Comme l'a souhaité la reine Fabiola dans ses dernières volontés, la messe de funérailles célébrée vendredi matin en la cathédrale des Saints Michel et Gudule de Bruxelles a été placée sous le signe de la "simplicité" et de la "joie". Plusieurs moments de la cérémonie ont reflété la personnalité de la Reine défunte, à l'instar des textes et des chants qui ont tous été choisis par la souveraine.
AFP

A 10h00 précises, sur un air de Bach, le cercueil blanc de la reine Fabiola est entré dans la cathédrale des Saints Michel et Gudule, précédant la famille royale, visiblement émue. Le choix du cercueil reflétait l'espérance de la reine Fabiola. Elle avait déjà opté pour cette couleur lors des funérailles de son époux, le roi Baudouin, en 1993.
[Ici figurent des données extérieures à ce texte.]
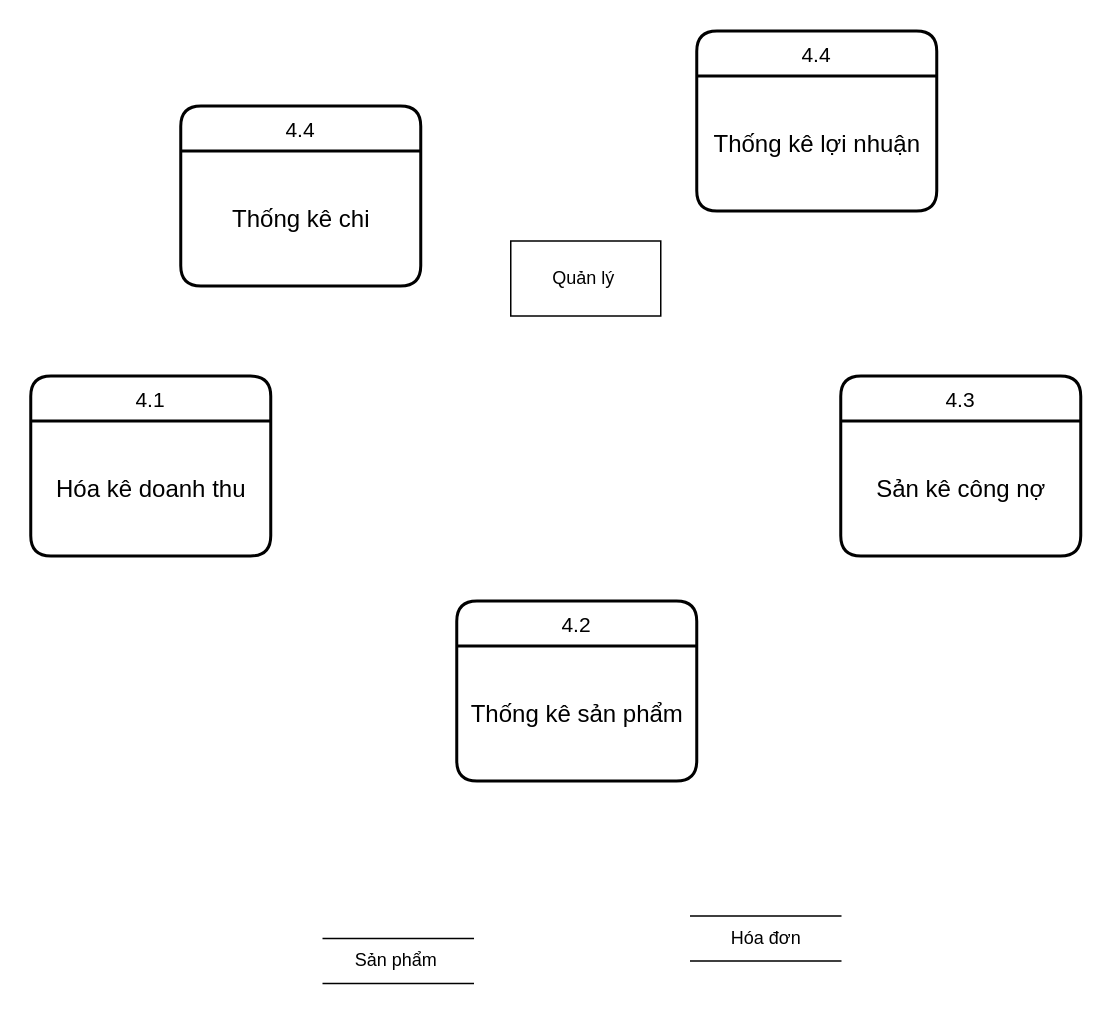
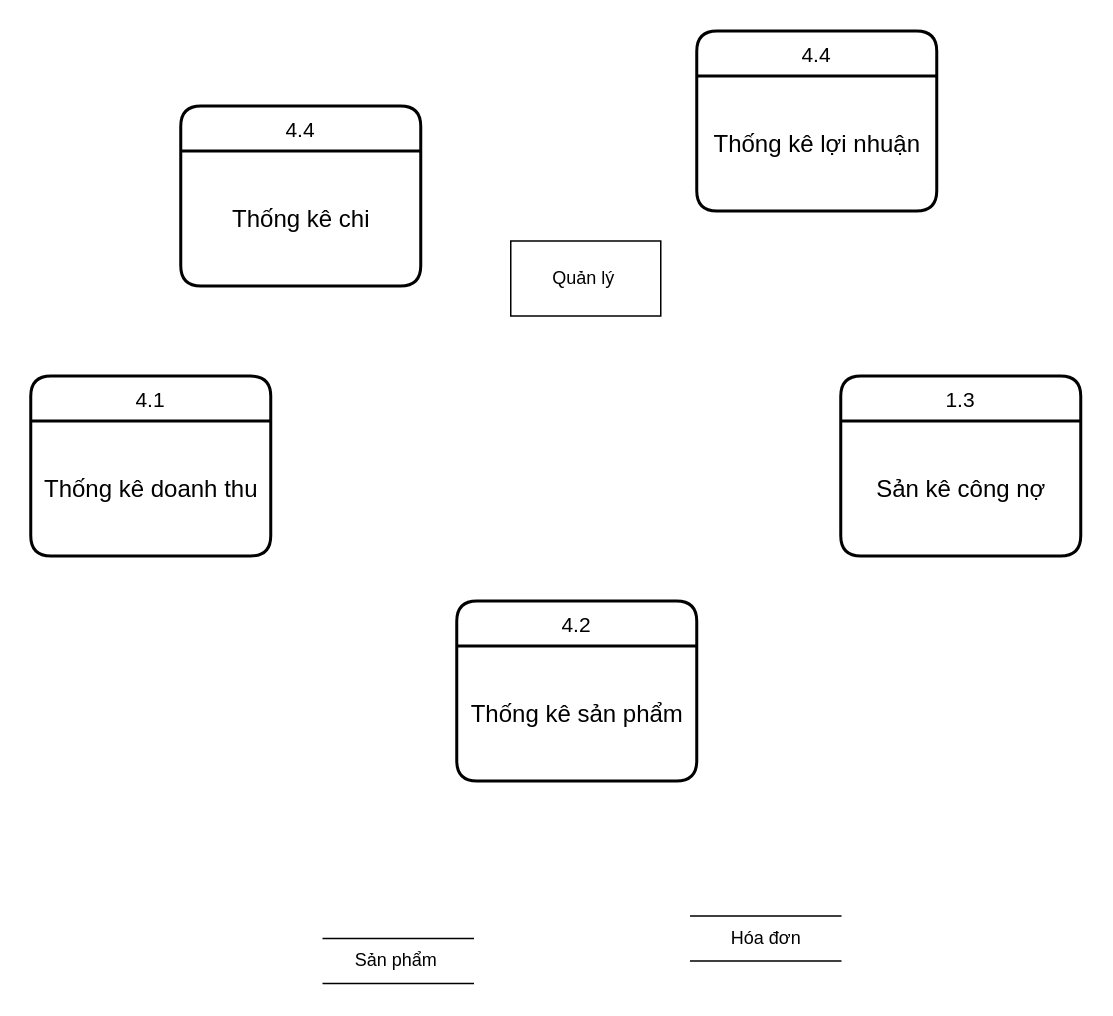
  <mxCell id="0" />
  <mxCell id="1" parent="0" />
  <mxCell id="2" value="Quản lý&amp;nbsp;&lt;span style=&quot;color: rgba(0 , 0 , 0 , 0) ; font-family: monospace ; font-size: 0px&quot;&gt;%3CmxGraphModel%3E%3Croot%3E%3CmxCell%20id%3D%220%22%2F%3E%3CmxCell%20id%3D%221%22%20parent%3D%220%22%2F%3E%3CmxCell%20id%3D%222%22%20value%3D%223.1%22%20style%3D%22swimlane%3BchildLayout%3DstackLayout%3Bhorizontal%3D1%3BstartSize%3D30%3BhorizontalStack%3D0%3Brounded%3D1%3BfontSize%3D14%3BfontStyle%3D0%3BstrokeWidth%3D2%3BresizeParent%3D0%3BresizeLast%3D1%3Bshadow%3D0%3Bdashed%3D0%3Balign%3Dcenter%3B%22%20vertex%3D%221%22%20parent%3D%221%22%3E%3CmxGeometry%20x%3D%22150%22%20y%3D%22240%22%20width%3D%22160%22%20height%3D%22120%22%20as%3D%22geometry%22%2F%3E%3C%2FmxCell%3E%3CmxCell%20id%3D%223%22%20value%3D%22%26lt%3Bfont%20style%3D%26quot%3Bfont-size%3A%2016px%26quot%3B%26gt%3BT%E1%BA%A1o%20TTNCC%26lt%3B%2Ffont%26gt%3B%22%20style%3D%22text%3Bhtml%3D1%3Balign%3Dcenter%3BverticalAlign%3Dmiddle%3Bresizable%3D0%3Bpoints%3D%5B%5D%3Bautosize%3D1%3B%22%20vertex%3D%221%22%20parent%3D%222%22%3E%3CmxGeometry%20y%3D%2230%22%20width%3D%22160%22%20height%3D%2290%22%20as%3D%22geometry%22%2F%3E%3C%2FmxCell%3E%3C%2Froot%3E%3C%2FmxGraphModel%3E&lt;/span&gt;" style="html=1;dashed=0;whitespace=wrap;" vertex="1" parent="1"><mxGeometry x="340" y="160" width="100" height="50" as="geometry" /></mxCell>
  <mxCell id="3" value="4.1" style="swimlane;childLayout=stackLayout;horizontal=1;startSize=30;horizontalStack=0;rounded=1;fontSize=14;fontStyle=0;strokeWidth=2;resizeParent=0;resizeLast=1;shadow=0;dashed=0;align=center;" vertex="1" parent="1"><mxGeometry x="20" y="250" width="160" height="120" as="geometry" /></mxCell>
- <mxCell id="4" value="&lt;font style=&quot;font-size: 16px&quot;&gt;Hóa kê doanh thu&lt;/font&gt;" style="text;html=1;align=center;verticalAlign=middle;resizable=0;points=[];autosize=1;" vertex="1" parent="3"><mxGeometry y="30" width="160" height="90" as="geometry" /></mxCell>
+ <mxCell id="4" value="&lt;font style=&quot;font-size: 16px&quot;&gt;Thống kê doanh thu&lt;/font&gt;" style="text;html=1;align=center;verticalAlign=middle;resizable=0;points=[];autosize=1;" vertex="1" parent="3"><mxGeometry y="30" width="160" height="90" as="geometry" /></mxCell>
  <mxCell id="5" value="4.2" style="swimlane;childLayout=stackLayout;horizontal=1;startSize=30;horizontalStack=0;rounded=1;fontSize=14;fontStyle=0;strokeWidth=2;resizeParent=0;resizeLast=1;shadow=0;dashed=0;align=center;" vertex="1" parent="1"><mxGeometry x="304" y="400" width="160" height="120" as="geometry" /></mxCell>
  <mxCell id="6" value="&lt;font style=&quot;font-size: 16px&quot;&gt;Thống kê sản phẩm&lt;/font&gt;" style="text;html=1;align=center;verticalAlign=middle;resizable=0;points=[];autosize=1;" vertex="1" parent="5"><mxGeometry y="30" width="160" height="90" as="geometry" /></mxCell>
- <mxCell id="7" value="4.3" style="swimlane;childLayout=stackLayout;horizontal=1;startSize=30;horizontalStack=0;rounded=1;fontSize=14;fontStyle=0;strokeWidth=2;resizeParent=0;resizeLast=1;shadow=0;dashed=0;align=center;" vertex="1" parent="1"><mxGeometry x="560" y="250" width="160" height="120" as="geometry" /></mxCell>
+ <mxCell id="7" value="1.3" style="swimlane;childLayout=stackLayout;horizontal=1;startSize=30;horizontalStack=0;rounded=1;fontSize=14;fontStyle=0;strokeWidth=2;resizeParent=0;resizeLast=1;shadow=0;dashed=0;align=center;" vertex="1" parent="1"><mxGeometry x="560" y="250" width="160" height="120" as="geometry" /></mxCell>
  <mxCell id="8" value="&lt;font style=&quot;font-size: 16px&quot;&gt;Sản kê công nợ&lt;/font&gt;" style="text;html=1;align=center;verticalAlign=middle;resizable=0;points=[];autosize=1;" vertex="1" parent="7"><mxGeometry y="30" width="160" height="90" as="geometry" /></mxCell>
  <mxCell id="9" value="4.4" style="swimlane;childLayout=stackLayout;horizontal=1;startSize=30;horizontalStack=0;rounded=1;fontSize=14;fontStyle=0;strokeWidth=2;resizeParent=0;resizeLast=1;shadow=0;dashed=0;align=center;" vertex="1" parent="1"><mxGeometry x="120" y="70" width="160" height="120" as="geometry" /></mxCell>
  <mxCell id="10" value="&lt;font style=&quot;font-size: 16px&quot;&gt;Thống kê chi&lt;/font&gt;" style="text;html=1;align=center;verticalAlign=middle;resizable=0;points=[];autosize=1;" vertex="1" parent="9"><mxGeometry y="30" width="160" height="90" as="geometry" /></mxCell>
  <mxCell id="11" value="4.4" style="swimlane;childLayout=stackLayout;horizontal=1;startSize=30;horizontalStack=0;rounded=1;fontSize=14;fontStyle=0;strokeWidth=2;resizeParent=0;resizeLast=1;shadow=0;dashed=0;align=center;" vertex="1" parent="1"><mxGeometry x="464" y="20" width="160" height="120" as="geometry" /></mxCell>
  <mxCell id="12" value="&lt;span style=&quot;font-size: 16px&quot;&gt;Thống kê lợi nhuận&lt;/span&gt;" style="text;html=1;align=center;verticalAlign=middle;resizable=0;points=[];autosize=1;" vertex="1" parent="11"><mxGeometry y="30" width="160" height="90" as="geometry" /></mxCell>
  <mxCell id="13" value="Sản phẩm&amp;nbsp;" style="html=1;dashed=0;whitespace=wrap;shape=partialRectangle;right=0;left=0;" vertex="1" parent="1"><mxGeometry x="215" y="625" width="100" height="30" as="geometry" /></mxCell>
  <mxCell id="14" value="Hóa đơn" style="html=1;dashed=0;whitespace=wrap;shape=partialRectangle;right=0;left=0;" vertex="1" parent="1"><mxGeometry x="460" y="610" width="100" height="30" as="geometry" /></mxCell>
Dans l'assemblée, on pouvait reconnaître plusieurs personnalités du gotha européen et mondial dont la famille grand-ducale, le roi Juan Carlos et la reine Sophie d'Espagne, le prince Hans-Adam du Liechtenstein, la princesse Beatrix des Pays-Bas ou encore les souverains de Suède et de Norvège et la reine Margret II du Danemark. L'impératrice Michiko du Japon et la princesse Sirindhorn de Thaïlande ont fait le voyage depuis l'Asie. Le prince Moulay Rachid représentait pour sa part le Maroc.

Mgr Léonard, primat de Belgique, a alors invité Mgr Danneels a présider la cérémonie. L'ancien primat de Belgique était un proche du couple royal.

Mozart et castagnettes

L'ensemble de la cérémonie a été marquée par cette "joie", comme en témoignent les textes bibliques sélectionnés, entrecoupés de moments de méditation bercés par Mozart et Bach.

Dans son homélie, Mgr Danneels a rendu hommage à la personnalité de la souveraine: "Notre peuple est devenu son peuple. Elle n'avait pas d'enfants, mais elle en a accueilli beaucoup en nous acceptant."

La princesse Elisabeth était la première à lire les intentions en néerlandais, suivie par le prince Gabriel, le prince Guillaume de Luxembourg en allemand, le prince Amedeo, la princesse Louise en anglais et une cousine espagnole de la reine Fabiola. Des discours rendus encore une fois en plusieurs langues, en hommage aux langues parlées par la souveraine.

Ses origines espagnoles étaient également représentées. Munis de castagnettes et vêtus de tenues traditionnelles, les chanteurs du chœur El Coro Rociero de Vilvorde a ainsi entamé en castillan la chanson ‘La salve rocieira’. Une mélodie sur laquelle la reine Mathilde a laissé couler une larme.

Après les intentions, l'arrivée de José Van Dam a constitué l'un des moments forts de la cérémonie. Sur Bach, le chanteur lyrique, également très proche de la famille royale, a capté l'assemblée.

Il avait annoncé sa présence, et il a tenu promesse. Le chanteur Will Tura a interprété une nouvelle fois "Hoop doet leven" comme il l'avait fait lors des funérailles du Roi Baudouin.

José Van Dam a ensuite conclu avec son interprétation de "La quête" (L'homme de la Mancha) de Jacques Brel.

Tout comme à son ouverture, la cérémonie funèbre s'est clôturée sur l'air de La Brabançonne. Le cercueil blanc alors quitté la cathédrale dans le recueillement pour se rendre à l'église Notre-Dame de Laeken où s'est tenu un dernier office en petit comité.

Le cercueil a ensuite été porté jusqu'à la crypte, tandis que la famille royale suivie de l'assemblée quittait l'église.